Findo o pequeno – e profícuo – debate, comecei a dar a matéria daquela aula (a transição da mitologia para a filosofia, na Grécia). Ao falar sobre mitologia, um rapaz começou a falar sobre os diversos deuses gregos e seus poderes. E assim iniciou-se outro debate. As senhoras foram perdendo sua inibição inicial e começaram e participar e, nos últimos minutos da aula, sentiram-se à vontade para falar um pouco de si. Uma disse que tinha mais de vinte anos que não entrava em uma sala de aula, a outra disse que não estudava havia mais de trinta. E assim, em meio à participação ativa dos alunos, a aula transcorreu sem que sentíssemos. Já haviam se passado cinco minutos além dos dois tempos que me cabem naquele turno, e eles ainda estavam lá debatendo, questionando, expondo-se. Ao abrir a porta, lá estava o professor de Matemática com cara de quem tinha levado um chá de cadeira. Desculpei-me, mas segui satisfeita para a sala dos professores. É bom lidar com alunos empenhados em voltar a estudar. No caso deles, sobretudo das duas senhoras, parecia que estavam com a vontade acumulada.
Pensei que poderia ser coisa do primeiro dia de aula e que os alunos aos poucos iriam deixar a empolgação de lado. Até agora a prática me provou o contrário. No dia da greve de ônibus, liguei para a escola para saber como estavam as coisas por lá, se os funcionários tinham ido, enfim, se a escola estava aberta.
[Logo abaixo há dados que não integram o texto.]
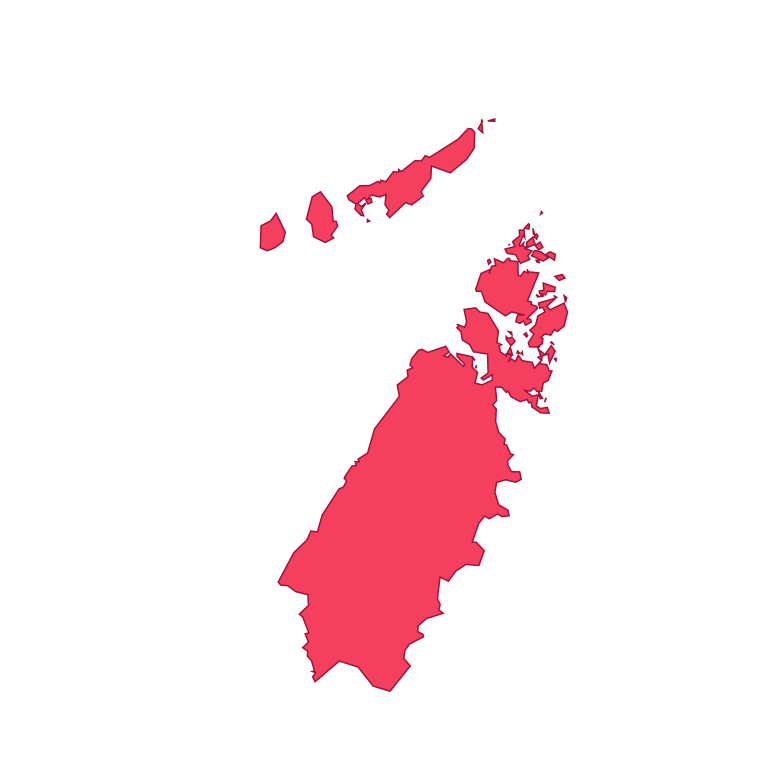 outline of Conamara South Lea-5, Galway, Ireland, rotated 128°
{"feature_id": "5873133B18707060070656", "entity_name": "Conamara South Lea-5", "entity_type": "district", "adm_level": 2, "iso_a3": "IRL", "parent_name": "Ireland", "parent_adm1": "Galway", "projection": "mercator", "projection_center": [-9.603, 53.216], "detail": "fine", "context": "isolated", "style": "filled", "palette": "rose", "viewbox_px": 768, "rotation_deg": 128, "n_neighbors": 0, "source": "geoboundaries", "source_scale": "gbopen_adm2", "svg_char_len": 6211}
<svg xmlns="http://www.w3.org/2000/svg" viewBox="0 0 768 768"><g transform="rotate(128 384 384)"><path d="M622.4,190.1L590.1,189.7L588.0,199.5L581.0,203.5L573.2,203.8L559.0,197.3L557.3,199.2L558.4,205.1L553.4,208.2L542.6,206.1L528.2,196.2L528.3,201.7L523.2,204.0L520.4,209.6L501.7,221.0L499.7,211.8L487.3,212.3L475.7,208.3L468.6,197.5L453.7,202.3L451.9,213.9L454.3,217.1L435.6,223.5L426.1,223.4L425.4,218.1L416.6,214.5L415.7,209.1L410.7,204.3L407.1,208.7L408.6,219.4L400.8,230.2L392.2,234.6L384.5,229.1L380.3,219.7L374.6,217.2L369.7,223.0L374.6,229.6L371.7,236.3L368.3,239.4L360.0,238.5L361.2,241.3L356.6,249.8L357.3,252.5L352.8,254.6L351.5,263.7L344.9,272.9L334.7,280.1L333.6,285.3L327.6,285.1L317.9,294.3L314.1,289.4L315.3,282.5L313.4,282.1L315.8,275.9L314.1,265.8L308.1,261.8L309.7,258.3L307.8,256.5L311.0,253.4L310.3,242.9L305.3,235.9L301.9,240.9L306.9,245.5L307.7,250.3L297.4,255.8L302.3,259.4L302.4,268.9L299.6,264.3L294.7,263.2L295.7,259.2L292.8,255.2L285.1,259.2L280.2,256.8L270.3,259.7L271.9,261.8L268.5,267.8L272.0,273.3L269.8,274.6L279.1,275.2L275.7,280.4L280.6,289.7L278.6,295.9L285.5,294.3L285.8,298.9L288.8,299.8L282.4,301.2L285.1,306.3L286.7,304.7L287.0,311.9L283.1,316.7L280.6,315.6L281.9,320.5L271.8,326.4L264.4,345.6L268.4,352.9L267.5,358.5L275.9,366.8L284.3,357.0L289.7,355.4L292.1,363.5L291.7,361.0L294.8,361.2L295.6,355.4L301.1,349.4L300.2,340.7L303.6,333.3L296.6,320.9L311.2,308.7L319.5,311.1L319.6,308.1L310.0,304.4L314.3,301.1L324.3,306.2L327.3,312.8L317.3,317.4L316.4,324.8L309.1,330.0L309.4,326.7L308.1,330.9L315.0,345.3L317.4,343.2L318.7,332.8L321.2,332.2L319.3,350.4L323.6,349.9L324.8,354.2L318.7,352.2L316.3,358.6L332.1,368.9L333.4,375.5L336.1,377.6L347.0,377.7L353.0,375.3L353.6,371.4L358.8,374.3L363.4,369.6L376.8,372.9L384.2,364.3L425.2,363.8L448.5,354.4L459.3,358.2L459.8,356.5L460.6,355.7L462.9,358.9L465.5,355.7L468.4,358.7L480.9,357.8L483.7,356.9L482.1,356.7L483.9,353.6L490.4,352.6L494.2,354.8L525.4,352.0L541.5,345.4L544.9,351.1L554.3,348.7L572.5,351.2L605.2,345.4L606.1,341.6L602.3,336.0L601.9,325.6L596.9,314.2L605.0,307.2L617.5,309.0L617.7,304.5L626.4,290.1L629.5,292.3L633.9,284.6L641.8,285.8L641.5,279.6L645.6,276.9L646.8,270.6L652.9,262.1L654.7,263.5L653.6,260.2L658.7,259.9L661.0,255.0L629.9,248.7L623.0,230.2L628.7,206.5L622.4,190.1ZM249.3,482.0L227.7,478.7L225.8,472.5L211.8,468.7L209.5,473.3L193.3,473.6L183.0,480.8L176.8,461.8L156.4,457.2L142.6,458.2L129.9,467.4L129.0,472.0L130.9,475.0L145.4,476.3L177.4,487.6L178.7,492.1L185.2,491.8L188.8,497.0L205.9,501.1L205.9,504.4L208.0,502.9L210.9,507.3L223.4,507.0L225.3,511.9L228.0,510.8L227.9,513.5L236.5,517.5L242.7,525.1L258.4,528.8L260.4,524.8L259.4,516.9L264.1,514.5L265.2,505.9L264.0,503.6L260.7,509.2L252.4,509.6L258.0,511.1L258.2,515.9L249.1,514.0L252.0,507.5L248.3,505.4L245.7,508.5L248.5,510.7L242.9,510.4L239.1,502.4L233.4,499.1L242.0,493.7L244.2,487.0L248.6,486.4L249.3,482.0ZM257.1,354.8L255.6,330.3L248.6,327.8L243.0,315.7L247.5,321.2L253.8,318.5L252.5,314.2L248.2,312.7L250.6,308.8L244.5,306.0L242.8,308.4L244.6,311.7L230.1,309.6L228.7,311.5L230.9,317.2L228.6,318.3L230.2,322.1L201.2,330.5L206.7,339.2L205.5,341.9L207.8,338.8L209.0,343.0L215.2,342.8L215.5,345.4L205.1,353.9L209.5,360.9L207.8,362.2L209.0,363.9L214.8,364.5L217.4,374.0L221.8,369.0L225.0,371.7L232.1,368.9L228.9,371.2L237.1,375.6L253.0,370.0L254.0,368.1L250.9,364.4L257.1,354.8ZM276.5,534.2L271.7,552.4L280.7,555.8L301.9,546.6L302.6,539.3L311.3,530.2L308.6,517.4L299.9,513.5L299.5,517.3L288.1,517.7L285.3,521.7L287.1,524.2L276.5,534.2ZM227.6,277.7L214.3,283.7L209.4,291.9L223.4,298.9L222.6,303.5L210.4,301.4L224.9,312.0L228.4,308.0L225.8,306.1L227.9,301.5L235.7,304.6L244.1,300.9L251.9,302.2L252.5,296.5L262.6,295.7L265.1,292.2L260.7,286.2L254.9,284.1L250.5,286.6L250.9,289.1L245.4,288.0L242.9,282.7L236.1,283.2L236.0,279.8L227.6,277.7ZM325.2,555.2L315.9,574.1L325.2,573.7L335.0,578.3L352.7,565.4L351.1,558.3L344.5,554.2L334.2,551.3L325.2,555.2ZM204.9,350.8L196.0,345.8L194.6,349.6L188.0,349.2L190.5,356.3L188.6,355.8L189.7,359.7L186.9,360.8L191.6,361.5L191.6,362.8L181.2,366.0L182.1,363.1L176.4,368.5L179.6,372.1L183.8,368.2L192.7,370.3L194.9,365.4L203.2,371.7L205.2,367.3L201.1,359.8L204.9,350.8ZM265.5,266.5L252.7,269.4L250.8,275.9L261.7,275.2L261.7,284.0L264.9,278.0L268.2,279.1L268.3,274.3L264.6,276.6L259.4,273.2L265.5,266.5ZM202.4,308.6L206.4,320.7L211.6,315.9L215.2,318.9L216.9,316.9L214.3,311.5L210.6,312.4L206.2,306.5L202.4,308.6ZM189.2,334.3L183.3,332.1L183.2,341.1L186.0,347.5L192.0,346.7L189.2,334.3ZM188.9,355.4L180.7,350.9L177.0,357.2L184.3,358.8L188.9,355.4ZM269.6,307.0L268.5,312.2L271.8,314.3L271.3,317.0L273.5,315.3L275.6,307.5L269.6,307.0ZM177.6,334.6L182.5,336.4L181.5,325.8L176.4,328.9L177.6,334.6ZM194.5,309.6L189.0,306.7L187.9,310.9L194.0,315.6L194.5,309.6ZM183.1,344.8L178.4,343.0L176.1,348.4L181.8,350.1L183.1,344.8ZM125.2,460.9L117.9,467.9L124.8,467.0L125.2,460.9ZM282.1,300.7L277.3,307.1L283.6,305.9L282.1,300.7ZM112.8,464.2L108.8,458.5L107.0,459.8L112.8,464.2ZM172.6,365.2L168.8,367.6L168.8,368.8L174.9,369.2L172.6,365.2ZM207.8,291.3L203.5,293.3L203.5,296.5L207.8,291.3ZM175.9,352.9L172.4,353.9L171.9,356.3L175.7,356.6L175.9,352.9ZM220.9,377.7L222.8,378.4L225.2,375.3L222.0,374.7L220.9,377.7ZM173.2,357.6L169.8,362.5L174.0,358.4L173.2,357.6ZM297.7,250.3L295.1,257.3L299.5,251.8L297.7,250.3ZM259.2,300.6L257.5,300.5L256.2,303.6L258.6,304.2L259.2,300.6ZM191.1,338.1L192.9,340.3L193.8,338.7L192.8,336.4L191.1,338.1ZM264.7,315.4L266.0,318.1L266.5,313.5L264.7,315.4ZM248.6,278.1L248.4,274.0L247.6,277.8L248.6,278.1ZM277.7,298.3L276.3,296.0L275.7,299.0L277.7,298.3ZM264.6,498.3L266.5,496.8L264.5,495.6L264.6,498.3ZM209.8,304.9L210.1,301.9L209.4,301.4L209.8,304.9ZM219.9,319.2L220.8,316.3L219.6,315.8L219.9,319.2ZM259.1,265.3L259.9,262.8L257.8,264.1L259.1,265.3ZM295.9,247.7L299.5,246.1L295.7,247.4L295.9,247.7ZM275.4,293.0L273.6,294.8L275.3,294.9L275.4,293.0ZM216.5,312.3L217.4,314.9L218.8,314.5L216.5,312.3ZM153.7,365.1L151.6,364.5L151.2,366.1L153.7,365.1ZM261.2,284.3L259.1,284.6L260.6,285.8L261.2,284.3ZM116.6,467.8L115.4,470.0L117.9,468.1L116.6,467.8ZM312.3,322.7L314.6,321.9L314.5,321.6L312.3,322.7ZM197.4,371.3L198.1,371.4L196.2,370.7L197.4,371.3Z" fill="#f43f5e" stroke="#9f1239" stroke-width="1.5"/></g></svg>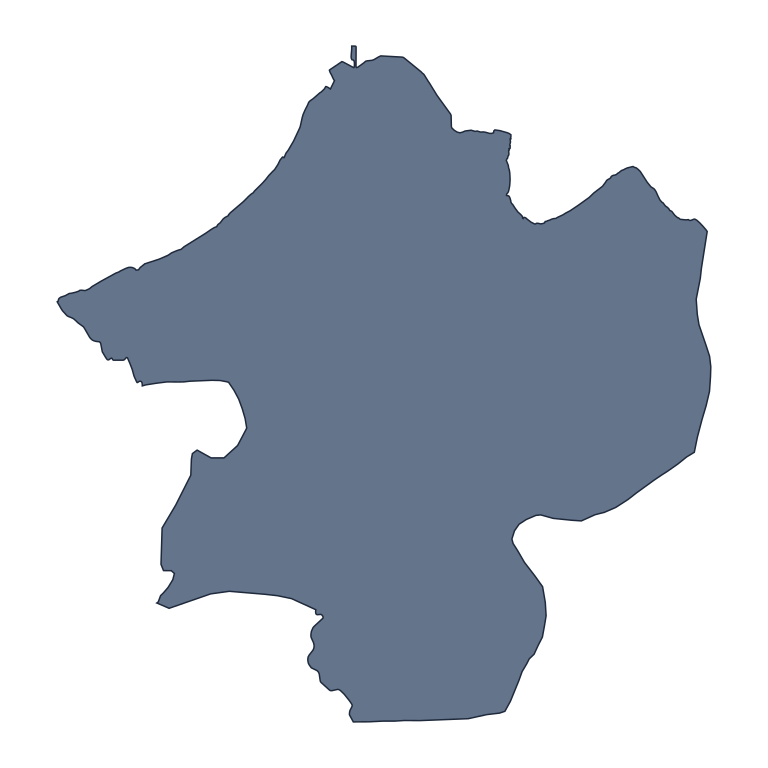 Mueang Pattani, Pattani, Thailand (Equal Earth projection)
{"feature_id": "78962969B73457350824483", "entity_name": "Mueang Pattani", "entity_type": "district", "adm_level": 2, "iso_a3": "THA", "parent_name": "Thailand", "parent_adm1": "Pattani", "projection": "equal_earth", "projection_center": [101.257, 6.854], "detail": "fine", "context": "isolated", "style": "filled", "palette": "slate", "viewbox_px": 768, "rotation_deg": 0, "n_neighbors": 0, "source": "geoboundaries", "source_scale": "gbopen_adm2", "svg_char_len": 6046}
<svg xmlns="http://www.w3.org/2000/svg" viewBox="0 0 768 768"><path d="M707.2,231.5L706.0,229.8L703.0,226.3L699.8,222.9L696.8,220.2L694.8,219.1L693.5,219.3L690.9,220.4L689.6,220.4L688.3,219.6L686.1,219.9L680.2,219.3L678.4,217.8L677.9,217.8L677.0,217.2L674.8,215.3L671.8,211.4L670.7,210.8L669.9,210.6L668.9,208.9L667.6,207.5L665.4,206.0L663.0,202.8L661.9,202.2L660.0,200.0L658.0,196.1L656.2,192.0L655.1,190.1L653.9,188.7L650.9,186.8L647.2,182.2L640.3,171.5L638.3,169.5L636.3,167.9L634.4,167.3L633.0,166.5L627.3,167.9L626.3,168.4L625.4,168.7L623.7,169.7L621.5,170.5L618.8,172.7L617.8,173.2L616.4,174.5L614.5,175.2L613.3,175.3L611.7,176.1L611.1,176.7L610.7,177.7L609.8,178.5L607.6,179.7L606.6,180.5L605.5,182.3L602.5,186.3L593.9,192.9L589.1,197.5L578.1,205.4L569.9,210.9L565.6,213.1L563.0,214.8L557.2,217.5L556.5,218.1L555.9,218.4L553.6,218.6L551.5,219.2L549.7,220.1L547.7,220.7L546.6,221.3L545.2,221.5L545.0,221.8L544.5,222.9L542.6,223.6L540.6,223.9L538.2,223.3L537.1,223.3L536.5,223.3L535.6,223.9L534.7,224.0L531.1,222.2L527.2,219.2L525.9,218.0L524.9,217.5L524.0,217.4L523.4,217.9L523.1,218.5L522.7,218.2L522.5,217.0L522.0,215.9L520.4,214.2L518.0,212.1L515.1,208.2L512.6,204.3L511.9,203.8L510.9,202.1L510.8,200.8L509.9,197.8L509.2,196.4L508.4,195.8L506.5,195.5L506.8,193.8L507.7,192.9L508.3,191.9L508.7,190.7L509.7,185.8L510.0,181.5L510.1,179.2L509.8,173.0L509.3,169.9L508.6,167.8L508.3,165.4L506.3,160.4L507.0,158.7L507.5,158.4L508.0,156.2L508.7,155.2L508.8,154.7L508.9,154.0L508.7,150.6L508.8,150.2L509.3,150.0L509.4,149.7L509.0,148.6L510.0,148.4L510.1,148.1L510.2,145.7L509.7,145.2L509.8,144.7L510.2,143.4L510.2,142.9L510.5,142.2L510.5,141.6L510.1,139.5L510.2,139.0L510.9,138.9L510.9,138.3L510.5,138.1L510.9,136.8L510.9,134.7L509.0,133.4L506.9,132.6L499.8,130.6L494.9,129.9L493.9,130.8L493.5,132.8L491.7,133.4L489.6,133.4L485.3,132.2L483.1,131.9L480.7,132.1L477.5,131.1L476.5,131.1L475.2,131.4L471.1,130.2L465.1,131.0L462.6,132.1L460.0,132.8L457.2,132.1L454.3,130.3L451.8,127.9L451.4,126.7L451.1,115.4L450.5,114.0L437.1,95.5L429.7,83.5L427.9,80.8L424.3,75.0L423.7,74.2L422.3,73.1L421.1,71.8L404.7,58.4L403.5,57.5L402.1,57.1L380.8,55.9L378.6,56.9L374.0,59.6L372.1,60.3L367.5,60.8L365.7,61.2L363.9,62.8L357.8,67.2L356.5,67.6L356.0,66.9L356.1,46.9L355.8,46.3L355.1,46.1L351.7,46.1L351.7,49.1L351.1,56.4L351.3,58.4L351.9,59.7L353.6,60.2L354.2,61.3L354.4,63.1L354.4,65.6L354.2,66.9L353.9,67.5L353.6,67.6L343.3,62.1L341.9,61.6L329.6,69.9L329.4,70.2L329.5,70.7L330.2,72.6L331.9,75.7L332.5,77.2L333.8,79.8L334.5,80.6L330.4,89.0L328.4,87.6L326.4,86.6L325.7,86.6L324.4,88.9L321.2,92.0L320.0,92.7L313.1,98.7L310.0,100.9L308.7,102.3L307.6,105.0L305.1,109.9L303.1,114.5L302.2,117.6L300.7,124.5L300.0,127.3L293.6,141.0L288.3,150.1L286.1,153.0L285.4,154.5L284.3,157.3L283.9,157.7L283.2,157.1L282.7,157.0L282.3,157.3L280.1,160.0L277.9,164.5L274.6,169.6L272.7,171.4L268.8,175.5L265.7,179.5L262.3,183.3L254.5,191.0L253.2,192.8L251.4,193.9L248.1,196.8L247.7,197.3L243.3,201.7L230.4,212.7L228.5,214.8L228.5,215.5L228.1,215.8L225.1,217.4L223.2,218.9L220.2,222.8L218.0,224.5L217.2,225.6L216.7,226.7L214.4,227.5L211.4,229.3L205.6,233.3L184.1,246.7L181.2,249.3L177.7,250.3L174.5,251.6L171.5,252.9L168.2,255.2L159.0,259.2L144.8,263.8L140.2,267.5L138.5,269.8L136.1,270.2L135.6,269.4L134.6,268.5L132.5,267.6L130.9,267.3L128.6,267.4L126.0,268.3L120.3,271.0L119.0,271.9L115.6,273.2L101.2,281.1L92.1,286.5L89.6,288.6L86.9,289.9L85.1,290.6L81.6,290.2L79.9,290.3L78.6,291.2L75.7,292.2L71.6,293.2L69.2,293.5L65.2,295.7L60.7,297.2L59.2,298.3L58.7,299.0L58.3,300.2L58.1,301.3L57.2,301.8L61.5,309.3L62.7,311.0L67.0,315.7L68.4,316.5L71.0,317.5L73.1,318.5L74.1,319.2L78.2,323.0L83.3,326.7L83.9,327.4L89.7,337.4L90.6,338.5L92.1,339.9L93.6,340.7L96.0,341.4L99.4,341.8L100.3,342.6L100.8,343.9L102.3,351.8L105.0,356.4L106.6,358.9L107.4,359.7L108.1,359.9L108.8,359.8L111.1,358.2L111.5,358.1L112.0,358.4L112.7,359.7L113.5,360.2L123.1,360.2L123.8,360.0L124.6,359.5L125.9,358.0L126.5,357.6L126.8,357.5L127.5,357.9L129.9,363.4L132.1,369.1L134.1,376.3L136.7,382.0L137.1,382.5L137.6,382.5L139.1,381.5L139.9,381.2L140.9,381.4L141.5,381.8L142.0,382.7L142.2,384.0L142.3,385.9L145.7,384.9L155.9,383.3L167.0,381.9L178.4,382.0L183.8,381.9L190.0,381.2L211.9,380.3L220.1,380.5L226.4,381.7L228.6,382.3L234.0,390.3L238.7,399.1L242.2,408.6L245.1,418.5L246.7,427.9L246.4,428.8L237.6,445.5L224.0,457.9L211.1,457.9L197.1,450.1L192.4,453.6L191.4,459.1L190.8,475.2L175.7,505.1L162.1,528.0L161.0,564.3L163.5,570.6L171.3,570.7L174.4,573.5L172.8,579.7L168.1,587.4L163.4,592.9L160.6,595.6L158.2,602.0L156.8,603.0L169.1,608.3L210.6,593.9L229.3,591.3L265.0,594.3L277.5,595.7L291.5,598.6L315.8,609.7L315.6,611.7L315.7,612.7L315.9,613.7L316.4,614.4L317.3,614.7L321.0,614.4L321.9,615.0L322.8,616.2L323.1,617.2L323.0,618.0L322.8,618.3L314.1,626.4L313.0,627.7L311.4,631.4L311.0,633.9L310.9,635.6L311.0,636.7L311.2,637.6L313.4,642.4L313.8,643.8L314.1,645.7L314.0,647.4L313.6,648.8L312.9,650.3L309.2,655.0L308.1,657.0L307.8,659.5L307.9,661.0L308.4,663.4L309.4,665.2L311.3,667.8L317.0,670.6L318.3,671.9L319.2,673.8L320.1,680.1L320.4,681.5L321.1,682.5L329.6,690.2L330.4,690.6L331.8,690.7L337.7,689.4L338.6,689.5L339.8,690.1L340.7,690.8L344.2,694.2L349.4,700.7L351.8,704.2L352.2,705.3L352.0,706.5L350.0,710.4L349.6,712.0L349.4,714.3L349.6,715.1L353.3,721.9L369.2,721.8L383.4,721.1L394.8,721.1L404.3,720.5L419.9,720.6L468.2,718.7L486.8,714.6L499.6,713.1L504.9,711.3L510.4,701.3L518.9,680.5L522.1,671.6L526.8,663.7L529.2,658.9L534.1,654.2L538.2,645.3L542.4,637.1L544.6,625.0L546.1,615.8L545.3,602.5L542.6,586.7L534.8,575.8L524.4,562.3L517.8,550.9L513.1,543.5L511.9,539.0L514.5,530.8L519.1,524.2L526.3,519.5L535.9,515.4L540.7,514.9L553.3,518.4L572.2,520.3L581.4,520.9L595.1,514.7L604.5,512.3L615.8,507.4L628.3,499.3L636.2,493.1L654.0,480.2L661.2,475.3L667.9,471.0L678.0,463.9L686.7,456.9L694.3,452.3L697.4,437.1L702.0,419.6L706.1,405.8L709.5,391.4L710.5,376.9L710.8,366.7L709.6,356.3L706.1,345.5L699.0,324.8L697.3,314.4L696.2,299.2L700.3,278.4L701.4,268.4L707.2,231.5Z" fill="#64748b" stroke="#1e293b" stroke-width="1.5"/></svg>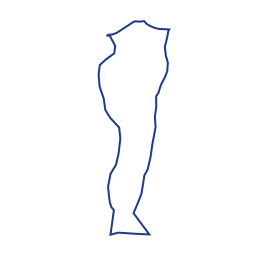 map outline of Al Jabal al Akhdar (Robinson projection), rotated 9°
{"feature_id": "LBY-2982", "entity_name": "Al Jabal al Akhdar", "entity_type": "Municipality", "adm_level": 1, "iso_a3": "LBY", "parent_name": "Libya", "parent_adm1": "", "projection": "robinson", "projection_center": [21.714, 32.008], "detail": "fine", "context": "isolated", "style": "outline", "palette": "blue", "viewbox_px": 256, "rotation_deg": 9, "n_neighbors": 0, "source": "natural_earth", "source_scale": "10m", "svg_char_len": 868}
<svg xmlns="http://www.w3.org/2000/svg" viewBox="0 0 256 256"><g transform="rotate(9 128 128)"><path d="M92.7,39.4L98.3,37.9L102.1,35.7L117.0,22.2L118.4,21.5L123.0,21.1L127.3,19.9L130.0,22.2L134.2,23.9L138.9,25.0L142.8,25.3L153.3,24.2L152.8,25.6L152.7,25.6L152.5,32.7L151.7,42.2L154.1,50.7L157.1,57.1L157.9,65.5L156.6,71.8L153.8,80.2L152.5,88.6L150.8,92.3L152.6,102.4L152.8,112.4L155.1,123.0L154.6,141.5L154.8,153.2L153.9,165.9L151.6,172.2L151.6,190.7L149.8,199.1L146.8,211.3L165.7,229.8L152.1,231.3L134.7,232.9L127.4,236.1L126.9,211.3L123.8,208.6L121.3,203.2L117.5,189.3L117.9,176.1L121.9,166.1L122.7,155.0L122.1,139.7L119.2,129.0L108.9,120.8L102.8,113.8L99.4,102.7L93.4,91.4L90.6,79.7L90.3,70.2L95.7,63.5L102.8,56.3L102.5,48.9L96.4,40.8L95.7,39.4L95.5,39.5L94.6,39.6L93.8,40.0L93.0,40.0L92.8,39.4L92.7,39.4Z" fill="none" stroke="#1e3a8a" stroke-width="2"/></g></svg>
Disseram-me que os turnos da manhã e da tarde ficaram vazios. Cheguei no meio da tarde e realmente a escola parecia estar em período de férias. Era quase certo que da turma da noite não iria quase ninguém, pensei. Quando subi, deparei-me novamente com um aluno e, minutos depois, a sala estava com quase vinte. Ou seja, mesmo com a greve de ônibus, meus empenhados alunos da EJA estavam lá. Muitos foram a pé, outros esperaram horas para pegar o coletivo e ir à escola. Novamente participaram com vontade da aula. Ficaram atentos até o último minuto (sem aquele afã típico dos adolescentes, para que a aula termine logo, mesmo quando têm outra logo em seguida). Nesse nosso segundo encontro, tomei cuidado para não ultrapassar o horário, fechamos a discussão com apenas dois minutos excedentes. O professor de Matemática estava entrando no corredor (dessa vez não precisou ficar aguardando do lado de fora). Mais um proveitoso encontro com meus alunos da EJA.
Não sei se é esta turma em particular ou se é uma característica de tal modalidade, mas fiquei com a impressão de que a EJA é joia.